(Text extracted page by page)

=====

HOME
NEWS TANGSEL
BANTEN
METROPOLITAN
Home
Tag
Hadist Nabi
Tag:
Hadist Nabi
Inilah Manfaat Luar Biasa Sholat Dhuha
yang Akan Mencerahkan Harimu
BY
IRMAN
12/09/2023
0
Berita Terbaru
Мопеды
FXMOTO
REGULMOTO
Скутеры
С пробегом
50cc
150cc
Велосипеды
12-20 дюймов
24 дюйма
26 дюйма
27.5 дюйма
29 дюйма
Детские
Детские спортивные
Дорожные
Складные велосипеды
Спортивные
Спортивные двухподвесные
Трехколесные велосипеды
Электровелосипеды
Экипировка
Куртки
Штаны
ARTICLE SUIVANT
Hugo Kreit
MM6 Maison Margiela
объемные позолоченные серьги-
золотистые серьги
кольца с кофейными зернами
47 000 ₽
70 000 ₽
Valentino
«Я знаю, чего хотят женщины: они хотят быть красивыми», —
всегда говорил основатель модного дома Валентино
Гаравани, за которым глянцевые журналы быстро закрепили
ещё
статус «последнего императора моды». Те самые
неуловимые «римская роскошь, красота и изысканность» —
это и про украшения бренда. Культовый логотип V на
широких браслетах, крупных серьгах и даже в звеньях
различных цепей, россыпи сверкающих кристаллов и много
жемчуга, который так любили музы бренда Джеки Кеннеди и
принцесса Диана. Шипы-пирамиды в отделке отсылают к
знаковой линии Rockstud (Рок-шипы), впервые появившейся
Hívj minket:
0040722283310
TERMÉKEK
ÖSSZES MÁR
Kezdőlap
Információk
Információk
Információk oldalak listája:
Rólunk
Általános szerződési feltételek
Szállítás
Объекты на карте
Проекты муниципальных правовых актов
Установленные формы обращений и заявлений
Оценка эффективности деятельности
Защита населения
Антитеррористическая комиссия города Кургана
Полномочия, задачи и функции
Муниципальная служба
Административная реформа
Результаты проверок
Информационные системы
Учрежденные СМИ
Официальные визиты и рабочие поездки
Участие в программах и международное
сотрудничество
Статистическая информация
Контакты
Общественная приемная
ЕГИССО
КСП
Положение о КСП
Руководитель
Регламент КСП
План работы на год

=====

What you need to do
Turn the lines of all the items above into a Markdown table with two columns, "Row" for a running row number and "Text" for the line itself. Leave out blank lines.

Output of the task
| Row | Text |
|---|---|
| 1 | HOME |
| 2 | NEWS TANGSEL |
| 3 | BANTEN |
| 4 | METROPOLITAN |
| 5 | Home |
| 6 | Tag |
| 7 | Hadist Nabi |
| 8 | Tag: |
| 9 | Hadist Nabi |
| 10 | Inilah Manfaat Luar Biasa Sholat Dhuha |
| 11 | yang Akan Mencerahkan Harimu |
| 12 | BY |
| 13 | IRMAN |
| 14 | 12/09/2023 |
| 15 | 0 |
| 16 | Berita Terbaru |
| 17 | Мопеды |
| 18 | FXMOTO |
| 19 | REGULMOTO |
| 20 | Скутеры |
| 21 | С пробегом |
| 22 | 50cc |
| 23 | 150cc |
| 24 | Велосипеды |
| 25 | 12-20 дюймов |
| 26 | 24 дюйма |
| 27 | 26 дюйма |
| 28 | 27.5 дюйма |
| 29 | 29 дюйма |
| 30 | Детские |
| 31 | Детские спортивные |
| 32 | Дорожные |
| 33 | Складные велосипеды |
| 34 | Спортивные |
| 35 | Спортивные двухподвесные |
| 36 | Трехколесные велосипеды |
| 37 | Электровелосипеды |
| 38 | Экипировка |
| 39 | Куртки |
| 40 | Штаны |
| 41 | ARTICLE SUIVANT |
| 42 | Hugo Kreit |
| 43 | MM6 Maison Margiela |
| 44 | объемные позолоченные серьги- |
| 45 | золотистые серьги |
| 46 | кольца с кофейными зернами |
| 47 | 47 000 ₽ |
| 48 | 70 000 ₽ |
| 49 | Valentino |
| 50 | «Я знаю, чего хотят женщины: они хотят быть красивыми», — |
| 51 | всегда говорил основатель модного дома Валентино |
| 52 | Гаравани, за которым глянцевые журналы быстро закрепили |
| 53 | ещё |
| 54 | статус «последнего императора моды». Те самые |
| 55 | неуловимые «римская роскошь, красота и изысканность» — |
| 56 | это и про украшения бренда. Культовый логотип V на |
| 57 | широких браслетах, крупных серьгах и даже в звеньях |
| 58 | различных цепей, россыпи сверкающих кристаллов и много |
| 59 | жемчуга, который так любили музы бренда Джеки Кеннеди и |
| 60 | принцесса Диана. Шипы-пирамиды в отделке отсылают к |
| 61 | знаковой линии Rockstud (Рок-шипы), впервые появившейся |
| 62 | Hívj minket: |
| 63 | 0040722283310 |
| 64 | TERMÉKEK |
| 65 | ÖSSZES MÁR |
| 66 | Kezdőlap |
| 67 | Információk |
| 68 | Információk |
| 69 | Információk oldalak listája: |
| 70 | Rólunk |
| 71 | Általános szerződési feltételek |
| 72 | Szállítás |
| 73 | Объекты на карте |
| 74 | Проекты муниципальных правовых актов |
| 75 | Установленные формы обращений и заявлений |
| 76 | Оценка эффективности деятельности |
| 77 | Защита населения |
| 78 | Антитеррористическая комиссия города Кургана |
| 79 | Полномочия, задачи и функции |
| 80 | Муниципальная служба |
| 81 | Административная реформа |
| 82 | Результаты проверок |
| 83 | Информационные системы |
| 84 | Учрежденные СМИ |
| 85 | Официальные визиты и рабочие поездки |
| 86 | Участие в программах и международное |
| 87 | сотрудничество |
| 88 | Статистическая информация |
| 89 | Контакты |
| 90 | Общественная приемная |
| 91 | ЕГИССО |
| 92 | КСП |
| 93 | Положение о КСП |
| 94 | Руководитель |
| 95 | Регламент КСП |
| 96 | План работы на год |